Imagens das cenas deprimentes na pista do aeroporto correram o mundo, sendo bastante exploradas pela imprensa na China e na Rússia.

Os dois países são candidatos a pegar o espólio americano no país, Pequim principalmente. Mas o interesse mais imediato é o de espicaçar Washington, sua rival comum.

Biden acusou esse golpe e fez questão de incluir os dois países na lista daqueles que teriam ajudado a desestabilizar o Afeganistão ao longo dos anos, principalmente com o fornecimento de armas.

Até aqui o Taleban tem buscado portar-se como um ator responsável. Um de seus porta-vozes, Suhail Shaheen, publicou no Twitter que “vida, propriedade e honra” dos afegãos seriam respeitadas.

Outros representantes do grupo, falando a redes de TV como a BBC e Al Jazeera, têm insistido que não haverá um retorno ao regime medieval imposto pelo grupo de 1996 até a queda de 2001.

Nele, mulheres eram entidades sem direitos, e a brutalidade imperava nas relações.

O Taleban acabara de ganhar uma guerra civil quando tomou o poder pela primeira vez, e manteve o ritmo violento ao exercê-lo, com execuções e perseguições a minorias.

O senso comum aponta que a necessidade do grupo de viabilizar-se como governo num mundo mais interconectado, especialmente com os interesses de investimentos chineses, pode moderar o Taleban.

O problema é confiar em previsibilidade de um grupo extremista que não é monolítico.

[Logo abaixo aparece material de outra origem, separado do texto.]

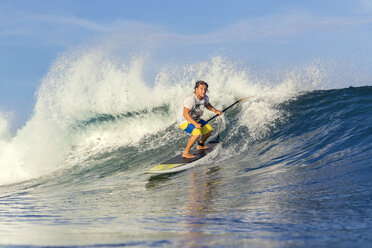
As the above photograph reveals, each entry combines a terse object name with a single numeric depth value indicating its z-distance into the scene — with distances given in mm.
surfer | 15477
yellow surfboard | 14820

Ao contrário, hoje o Taleban é mais um guarda-chuva de lideranças aliadas, muitas egressas de notórias redes terroristas, como a Haqqani.

O que leva à advertência de Biden acerca do risco de o Afeganistão virar de novo uma base para ataques contra o Ocidente, a exemplo do que aconteceu no começo de tudo.

O problema, para o americano, é acreditar que ele será ouvido de fato em Cabul.